-- Yapılacak İş --
İlmiye Bergman'ın Erciyes Dağı tırmanışını anlatan yazıyı, son cümlesinden sonra kaldığı yerden sürdürün.

-- Kaynaktan Alıntı --
::::

Bu haftaki yazımda sizlere bir ilki başaran, Kayserili bir kadından bahsedeceğim, İlmiye Bergman'dan.
25 Kasım 1914'de doğan İlmiye Hanım, Muhaddiszadeler olarak bilinen köklü bir aileye mensuptu. Bu isim, İlmiye Hanım'ın dedesinin Fatih Camii'nde yanlış yazılmış bir hadisi tespit etmesi hasebiyleydi. Baba Âlim Muhaddisoğlu ise Hunat Camii'nin son müderrisiydi. Aynı zamanda Kayseri-Sivas-Mardin demiryollarını, Seyhan-Berdan Barajlarını yaptırdı. İlmiye Hanım 1932'de Alaeddin Bergman ile evlendi. Alaeddin Bey, Yeni Cumhuriyet'in mühendislik eğitimi için Almanya'ya gönderdiği 4 öğrenciden biriydi. Kayseri Tayyare Fabrikası'nın da kurucu müdürüydü. Kayseri’nin sanayileşmesindeki ve çıraklık okullarının yaygınlaşmasındaki rolü yadsınamayacak bir isimdi.
Durum böyleyken 1936 yazında, İlmiye Hanım Talas Amerikan Koleji'nin düzenlediği bir etkinlik ile Erciyes Dağı’na çıkılacağından haberdar olur. Eşi Alaeddin Bey ona latife ederek, 'Yahu İlmiye, sen tırmanamazsın,' dese de o, grupla birlikte hiçbir profesyonel donanımı ve eğitimi olmadan 26 Temmuz günü tırmanışa başlar. Kaderin cilvesi, bir süre sonra ekipte bulunan doktor, Alaeddin Bey'e devam etmemesini önerir. İlmiye Hanım ise tırmanışı sürdürerek Erciyes'in zirvesine çıkan ilk kadın olur. Bu başarının büyüklüğünü idrak edebilmek için Türkiye dağcılık tarihinin sadece 12 yıl önce, 1924’de Miralay Cemil Cahit Bey'in gerçekleştirdiği bir başka Erciyes tırmanışı ile başladığını bilmemiz gerekir.

::::

-- Verilen Liste --
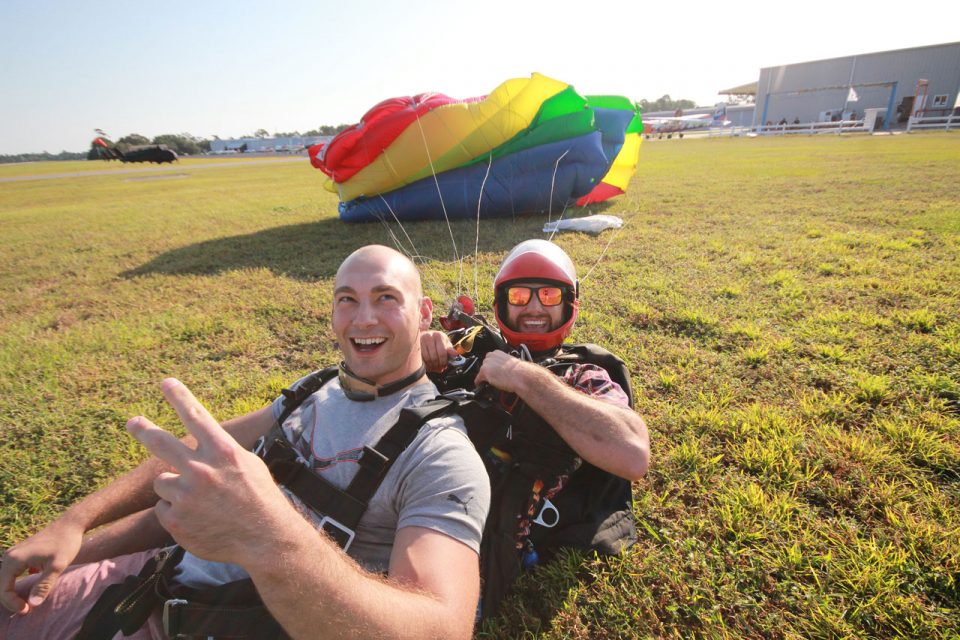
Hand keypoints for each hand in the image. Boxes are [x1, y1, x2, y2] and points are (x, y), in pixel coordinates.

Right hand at [0, 519, 83, 613]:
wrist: (71, 525)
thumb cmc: (65, 543)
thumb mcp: (57, 566)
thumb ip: (44, 585)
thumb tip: (33, 604)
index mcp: (14, 560)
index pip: (4, 590)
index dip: (13, 604)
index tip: (28, 610)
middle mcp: (10, 556)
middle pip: (2, 585)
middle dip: (12, 600)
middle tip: (28, 610)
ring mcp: (15, 554)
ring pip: (7, 580)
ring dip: (15, 593)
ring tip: (29, 602)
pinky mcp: (21, 554)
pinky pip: (14, 574)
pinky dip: (19, 584)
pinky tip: (33, 588)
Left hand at [127, 379, 293, 565]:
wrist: (265, 539)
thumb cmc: (261, 499)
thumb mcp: (249, 465)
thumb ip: (221, 453)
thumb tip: (198, 444)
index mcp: (222, 452)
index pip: (196, 416)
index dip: (179, 396)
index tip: (166, 383)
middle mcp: (201, 469)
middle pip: (162, 442)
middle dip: (144, 429)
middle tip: (132, 422)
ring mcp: (185, 496)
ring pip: (162, 482)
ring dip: (174, 488)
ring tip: (200, 503)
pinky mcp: (175, 521)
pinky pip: (164, 509)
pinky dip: (177, 514)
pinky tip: (199, 520)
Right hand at [420, 330, 456, 372]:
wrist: (425, 336)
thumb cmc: (437, 342)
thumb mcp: (445, 344)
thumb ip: (450, 350)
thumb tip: (456, 354)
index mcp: (439, 335)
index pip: (442, 353)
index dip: (443, 361)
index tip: (444, 365)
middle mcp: (429, 336)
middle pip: (434, 357)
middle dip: (437, 364)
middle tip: (438, 367)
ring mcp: (420, 340)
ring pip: (427, 358)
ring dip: (431, 365)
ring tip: (433, 366)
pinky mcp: (414, 345)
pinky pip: (420, 358)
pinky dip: (424, 364)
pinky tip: (427, 364)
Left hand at [474, 351, 535, 394]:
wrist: (520, 375)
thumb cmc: (519, 370)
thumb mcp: (510, 363)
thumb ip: (503, 363)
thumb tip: (503, 369)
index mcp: (498, 352)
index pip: (490, 359)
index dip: (491, 366)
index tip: (493, 370)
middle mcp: (491, 356)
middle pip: (484, 364)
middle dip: (487, 370)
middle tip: (492, 377)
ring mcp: (487, 363)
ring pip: (481, 371)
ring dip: (484, 376)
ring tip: (490, 382)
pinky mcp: (484, 372)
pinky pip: (478, 379)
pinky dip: (479, 382)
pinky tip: (480, 385)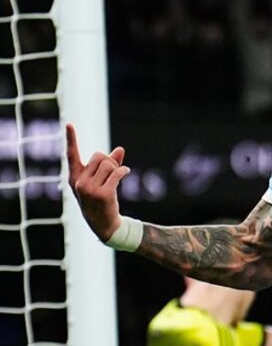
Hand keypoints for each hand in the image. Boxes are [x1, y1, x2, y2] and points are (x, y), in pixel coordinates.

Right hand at [66, 123, 130, 240]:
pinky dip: (123, 171)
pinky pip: (117, 173)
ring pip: (108, 164)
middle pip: (99, 156)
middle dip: (109, 160)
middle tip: (113, 171)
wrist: (103, 224)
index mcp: (75, 177)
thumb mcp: (100, 181)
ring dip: (116, 167)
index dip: (72, 139)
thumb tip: (120, 149)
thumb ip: (110, 164)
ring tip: (117, 176)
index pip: (71, 155)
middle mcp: (79, 182)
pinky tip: (126, 172)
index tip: (69, 123)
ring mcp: (90, 189)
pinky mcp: (103, 194)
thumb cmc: (101, 199)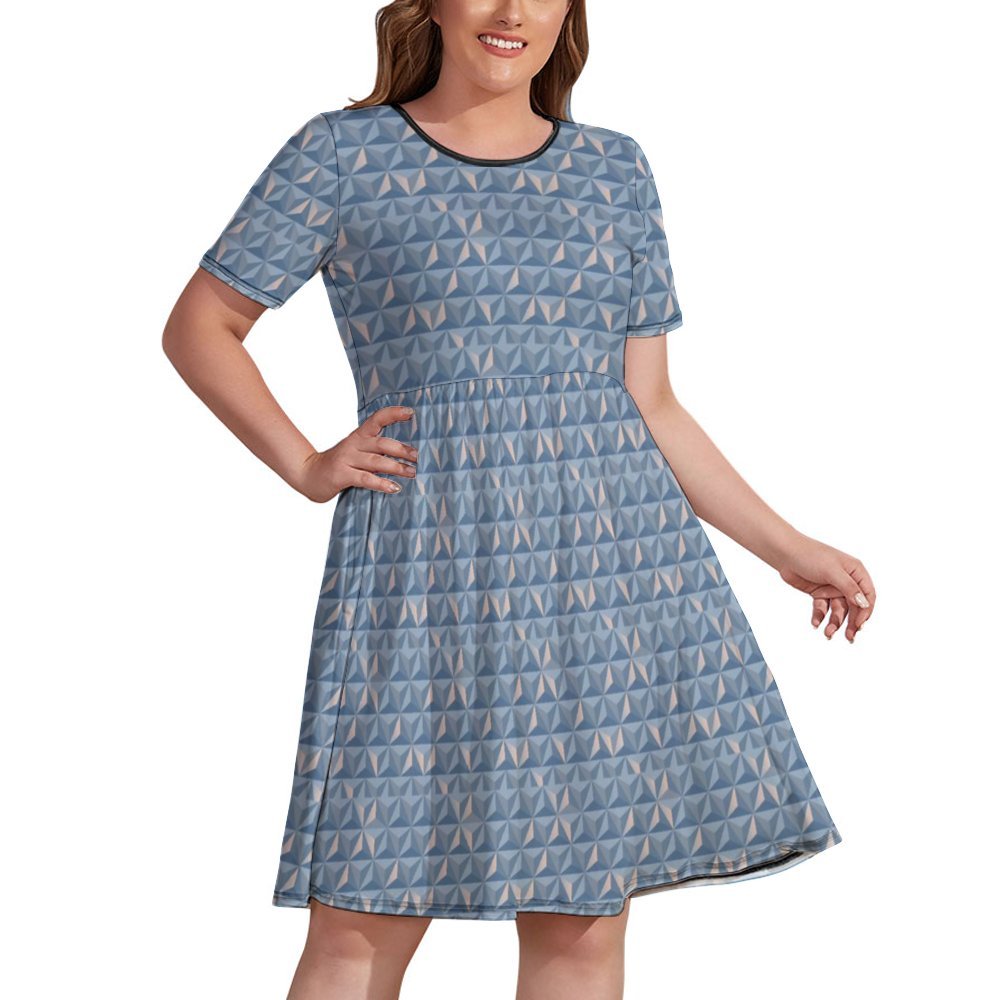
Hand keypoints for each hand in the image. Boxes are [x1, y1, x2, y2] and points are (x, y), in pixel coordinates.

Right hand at [294, 405, 418, 502]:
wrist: (308, 474)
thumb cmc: (339, 464)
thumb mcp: (356, 451)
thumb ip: (375, 450)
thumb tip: (407, 454)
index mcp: (358, 436)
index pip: (377, 419)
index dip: (393, 414)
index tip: (411, 412)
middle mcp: (353, 445)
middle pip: (381, 443)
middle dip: (402, 449)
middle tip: (418, 457)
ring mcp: (347, 459)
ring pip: (376, 461)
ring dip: (396, 467)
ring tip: (412, 473)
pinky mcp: (342, 475)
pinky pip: (365, 478)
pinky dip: (381, 483)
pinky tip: (394, 487)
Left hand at [776, 533, 875, 642]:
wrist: (785, 553)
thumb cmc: (810, 555)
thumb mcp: (832, 571)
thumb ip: (849, 588)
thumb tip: (865, 603)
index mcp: (855, 571)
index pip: (867, 595)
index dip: (865, 611)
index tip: (859, 625)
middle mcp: (846, 581)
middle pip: (854, 606)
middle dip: (852, 622)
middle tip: (849, 638)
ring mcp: (832, 588)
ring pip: (838, 610)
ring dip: (834, 623)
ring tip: (827, 633)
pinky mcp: (819, 593)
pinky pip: (822, 608)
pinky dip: (819, 616)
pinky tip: (815, 623)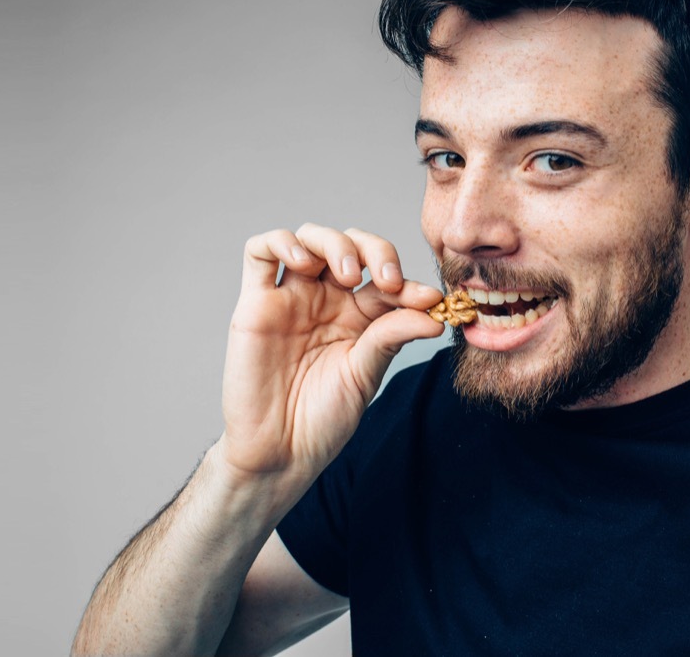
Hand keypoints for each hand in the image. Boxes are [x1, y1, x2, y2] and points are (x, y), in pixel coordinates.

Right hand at [218, 224, 444, 485]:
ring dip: (333, 242)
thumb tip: (434, 312)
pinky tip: (302, 261)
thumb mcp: (365, 374)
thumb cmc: (322, 418)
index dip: (409, 282)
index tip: (430, 300)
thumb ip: (391, 336)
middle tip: (387, 281)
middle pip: (350, 245)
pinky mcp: (255, 303)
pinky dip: (281, 242)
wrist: (279, 451)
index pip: (386, 279)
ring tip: (347, 273)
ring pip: (309, 238)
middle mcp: (325, 299)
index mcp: (358, 315)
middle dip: (374, 251)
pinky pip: (259, 252)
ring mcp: (290, 297)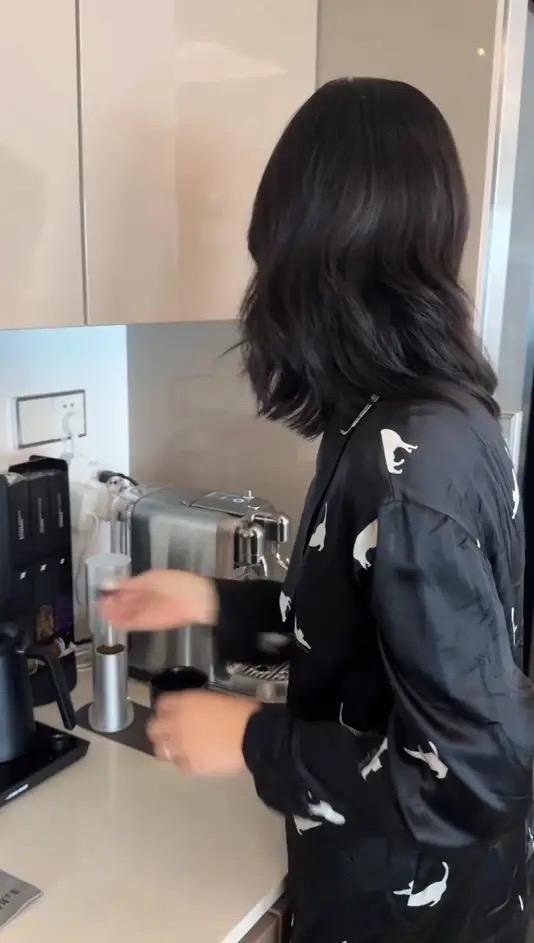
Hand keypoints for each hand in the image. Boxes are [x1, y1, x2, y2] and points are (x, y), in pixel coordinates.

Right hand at [99, 570, 217, 630]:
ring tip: (101, 613)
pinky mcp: (151, 623)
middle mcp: (148, 597)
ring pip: (128, 613)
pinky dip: (123, 622)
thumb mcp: (150, 578)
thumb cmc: (179, 584)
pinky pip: (133, 623)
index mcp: (148, 583)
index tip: (103, 592)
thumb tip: (111, 582)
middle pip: (126, 602)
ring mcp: (149, 611)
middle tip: (99, 605)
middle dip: (113, 603)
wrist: (196, 600)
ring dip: (115, 614)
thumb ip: (129, 584)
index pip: (127, 587)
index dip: (114, 590)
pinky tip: (112, 621)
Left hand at [147, 691, 259, 775]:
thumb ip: (198, 708)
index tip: (170, 714)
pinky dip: (185, 762)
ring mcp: (180, 745)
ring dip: (168, 749)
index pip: (162, 704)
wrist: (252, 735)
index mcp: (185, 702)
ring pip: (161, 750)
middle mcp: (176, 722)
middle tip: (171, 735)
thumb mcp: (216, 701)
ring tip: (181, 751)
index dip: (165, 711)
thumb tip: (196, 715)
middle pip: (154, 728)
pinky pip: (179, 765)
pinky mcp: (188, 765)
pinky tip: (196, 760)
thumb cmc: (241, 712)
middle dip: (160, 732)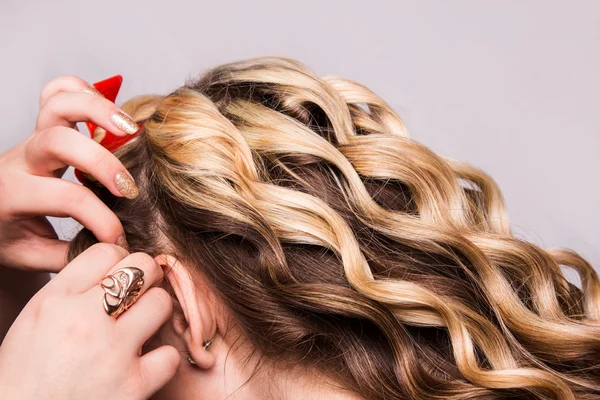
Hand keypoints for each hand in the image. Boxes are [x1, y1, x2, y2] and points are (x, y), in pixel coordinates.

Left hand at [0, 76, 139, 271]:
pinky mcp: (42, 126)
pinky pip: (57, 92)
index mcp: (12, 194)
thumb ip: (71, 256)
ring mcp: (31, 137)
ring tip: (131, 129)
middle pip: (60, 140)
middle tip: (129, 188)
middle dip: (103, 162)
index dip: (102, 220)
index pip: (67, 198)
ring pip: (59, 103)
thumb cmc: (6, 235)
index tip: (118, 240)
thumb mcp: (31, 256)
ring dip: (100, 109)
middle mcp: (20, 159)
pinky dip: (84, 91)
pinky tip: (108, 113)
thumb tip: (115, 253)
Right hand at [0, 244, 180, 399]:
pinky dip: (161, 361)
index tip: (119, 279)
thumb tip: (115, 268)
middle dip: (147, 278)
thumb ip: (73, 290)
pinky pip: (170, 355)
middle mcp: (85, 321)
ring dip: (155, 315)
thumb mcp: (36, 319)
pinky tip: (143, 365)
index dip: (119, 262)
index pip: (107, 252)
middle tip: (140, 296)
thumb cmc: (27, 374)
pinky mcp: (133, 385)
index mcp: (56, 301)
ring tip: (141, 329)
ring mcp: (112, 352)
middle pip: (143, 268)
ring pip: (162, 303)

::::

-- Sorunun Cevabı --
Bu ‘ilk’ten, 1960'lara dek kimsenin haberi olmaz. Ta ki o dönemin Spor İl Müdürü ortaya çıkarana kadar. 2010'daki Dünya Kadınlar Günü'nde Kayseri Büyükşehir Belediyesi İlmiye Hanım’a bir plaket takdim eder. Takvimler 17 Aralık 2015'i gösterdiğinde ise İstanbul’da ebediyete uğurlanır.
2 tane Dünya Savaşı ve Kurtuluş Savaşı’nı gören İlmiye Hanım, aydın, sert mizaçlı, anaç karakteriyle bilinirdi ve belki de bu sayede tüm ailesini bir arada tuttu. Mustafa Kemal'in 'Ey kahraman Türk kadını, sen yerde sürünmeye değil, omuzlar üzerinde yükselmeye layıksın' deyişinin somut örneği olarak, Cumhuriyet'in kadına verdiği önemin ve Türk kadınının büyük işler başarma azminin bir simgesi oldu. Kuşkusuz o, gelecek nesillere daha fazlasını gerçekleştirmek için ilham vermeye devam edecek.
Son olarak, annesi İlmiye Hanım'ı bana anlatan ve bu yazıyı kaleme alırken benden desteğini esirgemeyen İbrahim Karamemet Beyefendi'ye teşekkürü bir borç bilirim.
Dünya Kadınlar Gününüz kutlu olsun!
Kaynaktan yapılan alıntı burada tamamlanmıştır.